Date: Thu, 14 Jul 94 20:09:36 -0400
From: vimrich@flying-cloud.mit.edu (Vernon Imrich)
To: seelig@MIT.EDU, vimrich@flying-cloud.mit.edu
Cc: libertarians@MIT.EDU

>Marijuana, like all drugs (including many prescription and over-the-counter
>drugs), ARE potentially dangerous if misused.

Agreed, though it happens that for mj the dangers are about the same as 
for tobacco and the same if not less dangerous than alcohol.  (I been 
around pot abusers and alcohol abusers at parties, I'd much rather deal 
with the potheads.)

>However, am I to believe that a law, such as the one on marijuana, should be
>repealed on the basis that this drug is not seriously harmful?

No.  There is more to it than that.

1) By making it clear that pot users will not "go off all crazed and kill
	someone" you take that argument away.

2) By making it clear that lots of average people are involved with it, you
	take away the argument that it creates subversive social behavior
	or is not likely to be a problem if criminalized.

3) By showing that it was banned for cultural reasons rather than 
	medical ones, you take away a medical dangers argument.

There are many factions of people with their own agenda for drug prohibition.
1 knocks out the "law and order" opponents, 2 the "good of society crowd", 
and 3 the medical (FDA type) opponents.

By stripping apart the arguments for this drug in particular you, are left
with only one central issue.  Should people be able to put things into
their bodies for pleasure that have a low level of health risk? 

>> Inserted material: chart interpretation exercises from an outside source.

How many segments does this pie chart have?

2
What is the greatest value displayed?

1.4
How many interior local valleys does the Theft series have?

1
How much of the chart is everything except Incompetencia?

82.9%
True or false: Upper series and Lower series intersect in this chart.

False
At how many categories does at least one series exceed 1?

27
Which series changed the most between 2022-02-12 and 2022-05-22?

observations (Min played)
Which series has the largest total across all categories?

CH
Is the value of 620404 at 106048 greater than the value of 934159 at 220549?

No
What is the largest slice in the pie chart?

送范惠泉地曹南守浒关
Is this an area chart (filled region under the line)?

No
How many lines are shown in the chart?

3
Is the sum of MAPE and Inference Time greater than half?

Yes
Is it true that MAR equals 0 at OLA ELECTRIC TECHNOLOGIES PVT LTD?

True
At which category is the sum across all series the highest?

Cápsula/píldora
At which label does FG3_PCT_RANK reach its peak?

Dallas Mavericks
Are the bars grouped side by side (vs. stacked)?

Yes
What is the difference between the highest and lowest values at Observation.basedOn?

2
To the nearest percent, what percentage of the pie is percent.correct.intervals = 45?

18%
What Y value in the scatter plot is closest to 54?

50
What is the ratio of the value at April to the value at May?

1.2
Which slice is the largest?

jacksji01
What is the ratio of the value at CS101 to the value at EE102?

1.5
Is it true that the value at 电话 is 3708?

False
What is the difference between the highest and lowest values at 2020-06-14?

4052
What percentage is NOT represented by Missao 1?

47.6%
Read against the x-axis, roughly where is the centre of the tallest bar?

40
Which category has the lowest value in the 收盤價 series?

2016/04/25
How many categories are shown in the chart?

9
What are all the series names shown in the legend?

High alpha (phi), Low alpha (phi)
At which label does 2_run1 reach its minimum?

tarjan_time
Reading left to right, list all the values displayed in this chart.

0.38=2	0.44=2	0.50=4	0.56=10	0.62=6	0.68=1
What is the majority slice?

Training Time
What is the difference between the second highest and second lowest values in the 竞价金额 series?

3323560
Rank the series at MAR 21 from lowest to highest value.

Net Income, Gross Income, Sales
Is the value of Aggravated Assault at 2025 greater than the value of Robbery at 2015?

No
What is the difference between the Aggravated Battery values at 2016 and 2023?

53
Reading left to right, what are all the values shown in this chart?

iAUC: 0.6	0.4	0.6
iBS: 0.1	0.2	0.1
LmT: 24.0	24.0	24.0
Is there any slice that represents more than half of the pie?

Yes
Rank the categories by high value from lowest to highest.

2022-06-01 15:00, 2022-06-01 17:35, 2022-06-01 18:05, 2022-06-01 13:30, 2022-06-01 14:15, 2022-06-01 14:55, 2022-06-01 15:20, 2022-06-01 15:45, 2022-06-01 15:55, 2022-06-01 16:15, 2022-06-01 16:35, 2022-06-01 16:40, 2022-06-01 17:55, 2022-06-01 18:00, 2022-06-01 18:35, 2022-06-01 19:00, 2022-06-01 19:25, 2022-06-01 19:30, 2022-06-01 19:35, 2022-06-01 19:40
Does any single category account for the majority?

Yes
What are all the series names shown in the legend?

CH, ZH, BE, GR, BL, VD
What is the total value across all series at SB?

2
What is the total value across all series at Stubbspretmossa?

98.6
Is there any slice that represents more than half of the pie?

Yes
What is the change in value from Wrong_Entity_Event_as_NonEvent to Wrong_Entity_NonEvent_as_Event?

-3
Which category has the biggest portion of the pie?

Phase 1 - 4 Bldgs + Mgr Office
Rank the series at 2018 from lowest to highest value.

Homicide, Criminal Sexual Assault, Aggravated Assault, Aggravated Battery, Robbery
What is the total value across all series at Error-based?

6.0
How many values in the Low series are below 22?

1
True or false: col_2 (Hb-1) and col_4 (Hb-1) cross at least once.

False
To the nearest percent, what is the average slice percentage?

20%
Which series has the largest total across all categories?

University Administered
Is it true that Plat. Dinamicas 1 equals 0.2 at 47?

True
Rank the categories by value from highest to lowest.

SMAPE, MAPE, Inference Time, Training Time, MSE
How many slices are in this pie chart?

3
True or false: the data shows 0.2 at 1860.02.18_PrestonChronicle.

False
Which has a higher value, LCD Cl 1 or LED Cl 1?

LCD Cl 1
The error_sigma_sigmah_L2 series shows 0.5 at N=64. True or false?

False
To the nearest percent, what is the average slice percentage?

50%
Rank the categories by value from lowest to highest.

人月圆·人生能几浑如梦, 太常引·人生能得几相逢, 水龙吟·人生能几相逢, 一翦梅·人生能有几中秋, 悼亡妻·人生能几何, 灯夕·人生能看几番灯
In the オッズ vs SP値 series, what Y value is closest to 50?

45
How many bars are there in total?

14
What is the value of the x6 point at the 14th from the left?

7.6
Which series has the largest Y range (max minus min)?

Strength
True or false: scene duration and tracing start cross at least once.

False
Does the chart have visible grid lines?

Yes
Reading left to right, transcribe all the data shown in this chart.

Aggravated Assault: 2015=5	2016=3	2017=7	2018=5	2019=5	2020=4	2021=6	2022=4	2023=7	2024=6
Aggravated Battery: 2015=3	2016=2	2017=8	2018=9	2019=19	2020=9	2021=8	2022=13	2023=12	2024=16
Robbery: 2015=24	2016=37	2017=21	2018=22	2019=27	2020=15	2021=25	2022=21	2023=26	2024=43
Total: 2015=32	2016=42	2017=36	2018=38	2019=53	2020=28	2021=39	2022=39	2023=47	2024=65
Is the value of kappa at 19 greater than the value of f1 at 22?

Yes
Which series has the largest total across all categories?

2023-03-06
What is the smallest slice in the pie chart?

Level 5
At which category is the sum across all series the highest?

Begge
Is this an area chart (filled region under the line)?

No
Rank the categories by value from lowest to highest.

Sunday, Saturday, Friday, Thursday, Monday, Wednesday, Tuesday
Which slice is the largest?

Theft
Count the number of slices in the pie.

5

I make an analogy with legal test cases.  A good test case is one in which
there are little extraneous issues for debate (such as "does this law
apply here or there,"  "is this a state or federal issue" and so on).
When there are lots of other issues, it is hard for the central issue
to be debated.

With evidence of this sort for pot, the opponents of pot legalization have 
only the arugment of "moral decay" vs. personal freedom.  It is much easier 
to win that apart from all the others.

Then, once that has been won, it is no longer an issue for the next
drug in question.  Then the next legal/moral/policy question can focus
only on the new issue.  E.G. we agreed with pot that its better to have
personal freedom than possible "moral decay," (and will have the 
experience to show that the decay doesn't happen or is a problem 
only for a few) now can we agree that its also better to have freedom 
even when there is more pronounced danger to the person wanting to use 
the drug?  And so on.

Strip the opponents into their pieces.  Attack each piece en masse 
apart from all the others, then move on.  This is good political tactics.
It's the "slippery slope" argument in reverse.  (Gun opponents are
best at this - "but its only a waiting period...")  We have to
tilt the slope in the other direction for a change.

We get people to accept principle one step at a time.  Even if we
are only partially successful, we still have a better situation
than if we were not at all successful.  At least those persecuted
for pot, and those jail cells wasted on pot users, would be free.